Çarpıtma haberlerin, 15 Temmuz süreci öncesi mal varlıklarına el konulan ve yönetimine kayyım atanan İpek Holding’in AKP iktidarı altındaki Türkiye aleyhinde Dünya Bankası’na başvuruda bulunmasından hemen sonra yapılması da dikkat çekti. Başvuruda İpek Holding 5 milyar doların üzerinde zarara uğradığını belirterek tazminini istemişti. İngiliz yayın kuruluşu The Guardian’da yer alan habere göre, Hamdi Akın İpek’in yönetiminde İpek Yatırım (IIL) başvurusu Dünya Bankası’na bağlı, Washington merkezli International Centre for Settlement of Investment Disputes’ta (Uluslararası Yatırım Anlaşmazlıklarının Çözüm Merkezi-ICSID) görülecek.
AA DAHA ÖNCE GAZETECİLERİ HEDEF ALMIŞTI
Anadolu Ajansı, Amerika ve Avrupa’daki gazetecilerden sonra işadamı Koza İpek Holding Yönetim Kurulu Başkanı Akın İpek’i hedefe koydu. İpek’in 15 Temmuz darbe girişimi öncesinde İngiltere’ye yerleşmiş olmasına karşın yaşananları çarpıtan AA,işadamının Londra merkezli İngiltere’de yürüttüğü ticari faaliyetleri de suç gibi göstermeye çalıştı.
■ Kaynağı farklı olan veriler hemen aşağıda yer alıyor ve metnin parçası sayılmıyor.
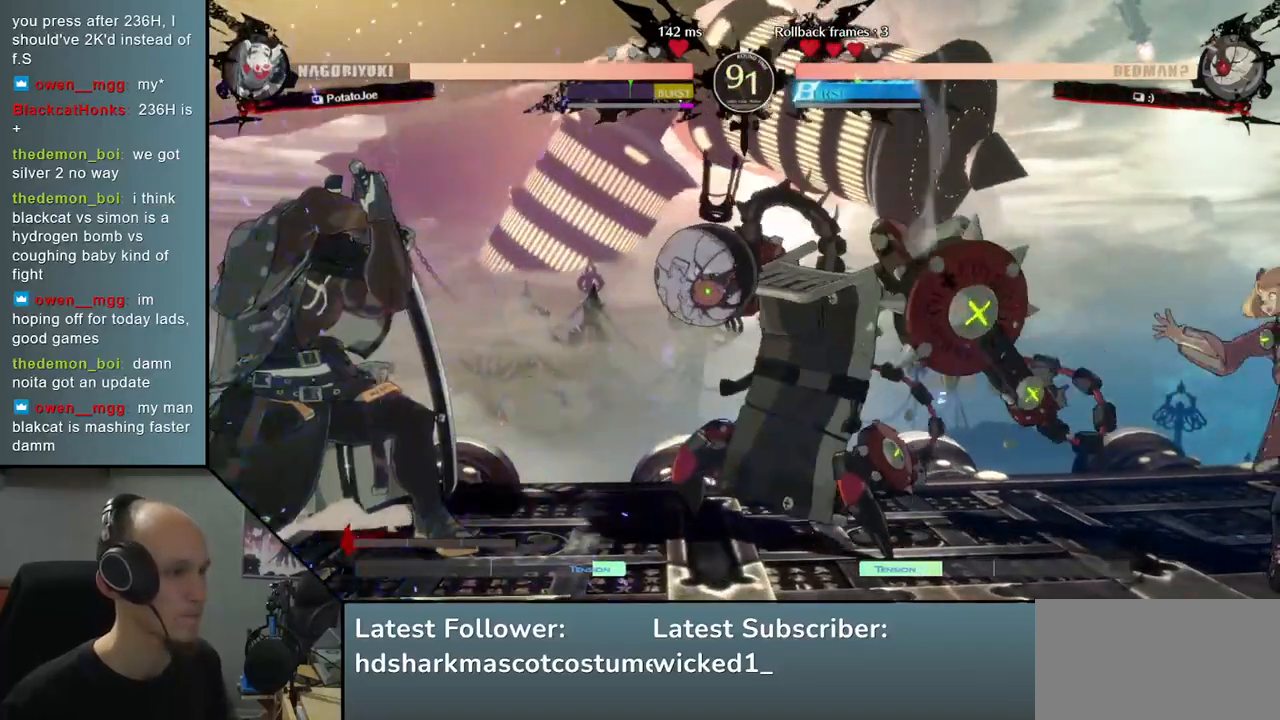
{"buttons": [], "left_stick": "down-left", "right_stick": "down-left", "events": [[350, "left_stick", "up-left"], [350, "right_stick", "up-left"], [467, "left_stick", "down-left"], [467, "right_stick", "down-left"]]}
TEMPLE ÜZERİNDEN KOMPLO TEORİSİ
‘Akın İpek İngiltere’de görüntülendi: ‘Lüks yaşamından vazgeçmiyor’’ başlığıyla çarpıtma bir haber yapan ajans, İpek gibi binlerce işadamının ofisinin bulunduğu Temple’daki ofisinin tarihte Templar Şövalyeleri olarak anılan bir grubun kilisesine yakınlığı gerekçesiyle de komplo teorisini aratmayacak yalanlar yazdı.
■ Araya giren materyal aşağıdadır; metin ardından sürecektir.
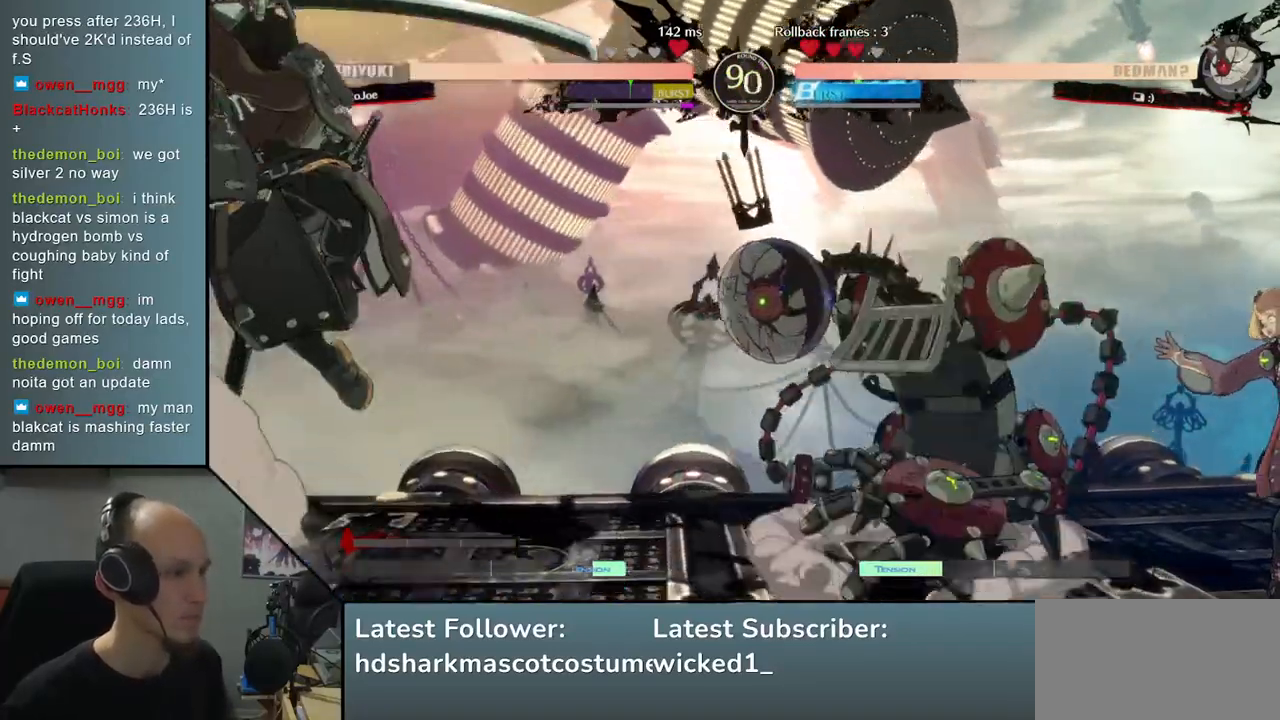
{"buttons": ["TRIANGLE"], "left_stick": "down-left", "right_stick": "down-left", "events": [[417, "TRIANGLE", "down"]]}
İPEK’İN UÇAĞINI BAŞBAKAN BİNALİ YILDIRIM’IN OĞLU’NA TAHSİS ETMİŞLER
Gelişmeler bununla da sınırlı kalmadı. Akın İpek’in hava taksi şirketi ATP Havacılık’ın filosundaki Gulfstream G450 tipi TC-IPK isimli uçağın tescili değiştirildi. TC-IPK tescili TC-VTN yapıldı. Alınan bilgilere göre tescil işlemi sıradan bir olay değil. Kayyım atanan İpek’in ATP Havacılık şirketi, halen uçak kiralayarak hava taksi hizmeti verirken filodaki TC-IPK’nin Başbakan Binali Yıldırım’ın oğluna ait şirkete tahsis edildiği ileri sürüldü.
Yine iktidar yanlısı A Haber’de çarpıtma bir başka haber yapıldı. Akın İpek’in Bergama Altın Madenlerini almadan önce başlayan olayların, daha sonra bittiğini ima ederek gösterilerin organize olduğu yalan haberini yaptı.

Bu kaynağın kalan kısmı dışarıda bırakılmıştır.